Test post please ignore
Setting up a static site is easy, converting from Markdown to HTML is easy, but doing both together still yields a project with impressive complexity.
I’ve experienced:
- Jekyll: supported by GitHub pages natively, but otherwise annoying to set up (just install Ruby! Also that requires appending stuff to your .bashrc because Ruby Gems).
- Hugo: I actually got this working somewhat easily. After dealing with both Hugo and Jekyll I think I preferred Hugo slightly.
- Gatsby: Imagine wanting to make a static site from Markdown, finding a project that claims to do that and a couple other things, running
npm install gatsby
, and finding your node_modules/
folder 1900 packages heavier. 1900!!
- markdown-it: what I probably should have used, given I just wanted a markdown repository.

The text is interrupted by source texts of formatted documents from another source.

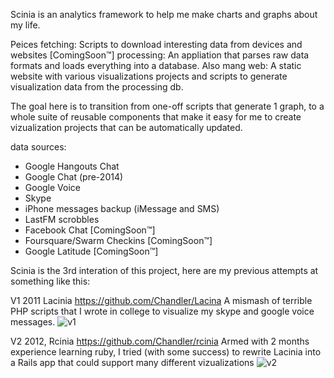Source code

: Scinia is an analytics framework to help me make charts and graphs about my life.

Peices 
  fetching:   Scripts to download interesting data from devices and websites [ComingSoon™]
  processing: An appliation that parses raw data formats and loads everything into a database. Also mang
  web:        A static website with various visualizations projects and scripts to generate visualization data from the processing db.

The goal here is to transition from one-off scripts that generate 1 graph, to a whole suite of reusable components that make it easy for me to create vizualization projects that can be automatically updated.

data sources:
  * Google Hangouts Chat
  * Google Chat (pre-2014)
  * Google Voice
  * Skype
  * iPhone messages backup (iMessage and SMS)
  * LastFM scrobbles
  * Facebook Chat [ComingSoon™]
  * Foursquare/Swarm Checkins [ComingSoon™]
  * Google Latitude [ComingSoon™]


Scinia is the 3rd interation of this project, here are my previous attempts at something like this:

V1 2011 Lacinia https://github.com/Chandler/Lacina
A mismash of terrible PHP scripts that I wrote in college
to visualize my skype and google voice messages. 
![v1](http://i.imgur.com/xDEm1l.png)

V2 2012, Rcinia https://github.com/Chandler/rcinia
Armed with 2 months experience learning ruby, I tried (with some success) to rewrite
Lacinia into a Rails app that could support many different vizualizations
![v2](http://i.imgur.com/d3clgoIl.png)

- GitHub: In theory I could just create a repo with a bunch of markdown files and use GitHub’s built-in code browser to sift through it all. Would that be negative nerd cred, though?
In the end I stuck with Jekyll. At least GitHub takes care of the build chain here, and there are a few themes to choose from when I realize my DIY barebones CSS is awful. Plus look at this fancy syntax highlighting:
const woot = () => {
console.log(`This is a test`);
return 4;
}
This setup is simple enough to mark down as done.